The plan being worked out is very similar to the voucher model in China, where the government gives vouchers to startups at subsidised cost to use state-owned compute infrastructure.
Initially, the government will source the GPUs from companies like Nvidia, but later the plan is to manufacture these in the country with the help of global companies making such AI chipsets, officials said.
The AI data centres will help AI startups reduce computing costs by around 40-50%, officials said. This is because currently an Nvidia GPU costs about $40,000-$50,000 a unit. Even for running basic tasks, an AI company requires at least 100 GPUs and the cost for directly acquiring that for startups will be significant, analysts said.
Graphics processing units are essential for creating AI models as these require large-scale computing. Central processing units (CPUs) are not able to do such large-scale computing.
At present, the US and China lead in computing infrastructure required for the development of AI technology. US-based Nvidia dominates the GPU market with about 88% market share and there is a lag of 12-18 months in getting GPUs from the company due to its high demand across the globe.
Currently, beyond Nvidia there are several other global firms making GPUs, but their processing capacity is around 60% of Nvidia’s. Analysts said the government can target those companies to set up their units here.
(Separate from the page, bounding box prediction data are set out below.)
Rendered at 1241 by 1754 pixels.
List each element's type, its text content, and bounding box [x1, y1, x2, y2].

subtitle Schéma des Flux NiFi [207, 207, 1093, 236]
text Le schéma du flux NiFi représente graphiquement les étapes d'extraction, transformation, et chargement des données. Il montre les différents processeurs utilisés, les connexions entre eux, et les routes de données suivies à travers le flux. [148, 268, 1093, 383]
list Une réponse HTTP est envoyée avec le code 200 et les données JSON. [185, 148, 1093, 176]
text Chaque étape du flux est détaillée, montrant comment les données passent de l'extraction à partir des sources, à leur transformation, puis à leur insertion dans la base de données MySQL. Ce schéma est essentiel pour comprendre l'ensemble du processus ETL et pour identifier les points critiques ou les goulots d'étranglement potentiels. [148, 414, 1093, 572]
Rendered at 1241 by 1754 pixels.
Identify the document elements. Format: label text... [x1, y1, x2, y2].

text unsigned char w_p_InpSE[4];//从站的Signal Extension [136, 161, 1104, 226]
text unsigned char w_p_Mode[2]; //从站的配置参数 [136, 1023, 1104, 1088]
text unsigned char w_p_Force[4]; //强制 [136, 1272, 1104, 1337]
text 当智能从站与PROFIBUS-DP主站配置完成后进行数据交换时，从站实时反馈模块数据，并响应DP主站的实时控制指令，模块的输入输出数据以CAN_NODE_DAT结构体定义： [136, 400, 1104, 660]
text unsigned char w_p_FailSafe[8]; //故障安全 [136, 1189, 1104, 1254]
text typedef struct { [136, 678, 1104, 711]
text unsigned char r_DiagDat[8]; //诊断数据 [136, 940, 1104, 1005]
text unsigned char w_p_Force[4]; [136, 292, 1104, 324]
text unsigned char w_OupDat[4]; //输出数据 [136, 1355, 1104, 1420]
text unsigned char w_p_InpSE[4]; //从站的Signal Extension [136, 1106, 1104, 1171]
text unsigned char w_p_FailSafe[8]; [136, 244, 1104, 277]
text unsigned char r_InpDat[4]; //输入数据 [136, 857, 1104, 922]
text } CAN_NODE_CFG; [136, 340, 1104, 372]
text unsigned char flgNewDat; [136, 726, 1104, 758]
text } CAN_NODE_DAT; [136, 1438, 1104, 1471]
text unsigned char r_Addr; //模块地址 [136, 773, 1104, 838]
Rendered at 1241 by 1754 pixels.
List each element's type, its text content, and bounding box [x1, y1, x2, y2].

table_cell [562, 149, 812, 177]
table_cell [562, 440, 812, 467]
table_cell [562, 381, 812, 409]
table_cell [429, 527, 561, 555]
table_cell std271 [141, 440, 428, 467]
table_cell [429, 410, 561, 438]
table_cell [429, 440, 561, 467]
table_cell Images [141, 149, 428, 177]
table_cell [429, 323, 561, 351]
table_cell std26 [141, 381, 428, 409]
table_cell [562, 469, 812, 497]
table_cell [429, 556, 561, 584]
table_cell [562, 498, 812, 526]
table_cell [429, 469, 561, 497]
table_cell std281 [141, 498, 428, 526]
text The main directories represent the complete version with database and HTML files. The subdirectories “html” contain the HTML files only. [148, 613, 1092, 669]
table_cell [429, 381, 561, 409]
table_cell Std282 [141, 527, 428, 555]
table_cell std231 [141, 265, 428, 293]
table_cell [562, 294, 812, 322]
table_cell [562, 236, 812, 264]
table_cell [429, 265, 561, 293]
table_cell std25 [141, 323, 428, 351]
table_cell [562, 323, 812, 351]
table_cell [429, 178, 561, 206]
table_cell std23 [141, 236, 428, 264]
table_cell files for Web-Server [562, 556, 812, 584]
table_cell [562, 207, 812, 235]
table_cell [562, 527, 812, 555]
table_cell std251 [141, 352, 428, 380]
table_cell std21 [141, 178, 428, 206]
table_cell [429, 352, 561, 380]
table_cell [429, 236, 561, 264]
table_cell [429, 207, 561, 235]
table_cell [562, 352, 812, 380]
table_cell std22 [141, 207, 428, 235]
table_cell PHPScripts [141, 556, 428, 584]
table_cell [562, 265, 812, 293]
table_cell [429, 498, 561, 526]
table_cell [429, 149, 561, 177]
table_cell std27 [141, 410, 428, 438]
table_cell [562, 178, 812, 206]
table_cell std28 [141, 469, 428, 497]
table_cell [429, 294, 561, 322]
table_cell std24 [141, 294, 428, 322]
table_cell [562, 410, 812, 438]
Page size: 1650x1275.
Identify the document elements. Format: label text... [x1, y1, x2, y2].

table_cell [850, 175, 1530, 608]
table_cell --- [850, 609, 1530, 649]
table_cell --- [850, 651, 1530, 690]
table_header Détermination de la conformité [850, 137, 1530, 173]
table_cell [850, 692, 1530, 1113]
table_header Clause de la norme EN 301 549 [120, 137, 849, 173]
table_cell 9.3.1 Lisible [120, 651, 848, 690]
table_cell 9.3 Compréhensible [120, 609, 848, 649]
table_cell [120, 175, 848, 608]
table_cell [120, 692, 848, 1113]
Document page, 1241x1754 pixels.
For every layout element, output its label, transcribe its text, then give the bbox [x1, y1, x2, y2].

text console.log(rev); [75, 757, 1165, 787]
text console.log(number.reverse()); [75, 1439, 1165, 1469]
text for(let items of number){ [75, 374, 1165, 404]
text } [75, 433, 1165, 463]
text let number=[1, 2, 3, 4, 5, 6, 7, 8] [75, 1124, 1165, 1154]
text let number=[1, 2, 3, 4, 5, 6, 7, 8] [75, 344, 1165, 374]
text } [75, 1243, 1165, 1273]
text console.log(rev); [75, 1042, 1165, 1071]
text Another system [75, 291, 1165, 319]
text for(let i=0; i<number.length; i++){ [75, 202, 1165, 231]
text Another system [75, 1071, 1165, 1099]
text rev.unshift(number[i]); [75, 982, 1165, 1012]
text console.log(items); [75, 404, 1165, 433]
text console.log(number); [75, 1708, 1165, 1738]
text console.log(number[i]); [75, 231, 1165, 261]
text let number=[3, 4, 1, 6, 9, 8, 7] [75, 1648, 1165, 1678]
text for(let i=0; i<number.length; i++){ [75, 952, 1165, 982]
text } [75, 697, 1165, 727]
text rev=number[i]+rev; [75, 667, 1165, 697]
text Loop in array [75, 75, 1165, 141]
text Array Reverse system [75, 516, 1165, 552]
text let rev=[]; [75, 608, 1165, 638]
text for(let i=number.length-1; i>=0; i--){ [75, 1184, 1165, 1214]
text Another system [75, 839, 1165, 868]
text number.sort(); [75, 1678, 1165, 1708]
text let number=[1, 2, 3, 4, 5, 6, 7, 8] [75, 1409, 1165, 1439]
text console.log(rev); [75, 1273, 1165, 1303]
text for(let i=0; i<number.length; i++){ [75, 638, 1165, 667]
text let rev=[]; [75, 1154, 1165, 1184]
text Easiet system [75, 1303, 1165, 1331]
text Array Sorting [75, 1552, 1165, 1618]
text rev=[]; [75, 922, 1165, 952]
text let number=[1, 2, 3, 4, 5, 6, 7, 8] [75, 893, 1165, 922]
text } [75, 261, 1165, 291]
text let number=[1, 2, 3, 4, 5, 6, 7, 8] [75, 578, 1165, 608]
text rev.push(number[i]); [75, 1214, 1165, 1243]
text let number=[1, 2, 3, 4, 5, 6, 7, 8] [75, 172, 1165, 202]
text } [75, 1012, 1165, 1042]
The AI mission basically pertains to bringing AI compute capacity under public-private-partnership (PPP) mode through GPU-based servers, allocating early stage funding to deeptech startups, setting up of innovation centres, and developing broader AI sovereign infrastructure in the country.
The programme also includes creating India AI datasets platform that will have the largest collection of anonymised data to drive innovation and enhance capabilities of AI applications. The approved corpus will also be utilised to promote development of AI applications in critical sectors as well as increase AI courses in colleges and universities for skill development. It also includes investment in development of indigenous foundational models as well as focusing on indigenous tools for safe, trusted and ethical AI development and deployment.
With sovereign AI and an AI compute infrastructure, the government is not looking to just compete with the generative AI type of model, but looking to focus on real-life use cases in healthcare, agriculture, governance, language translation, etc, to maximise economic development.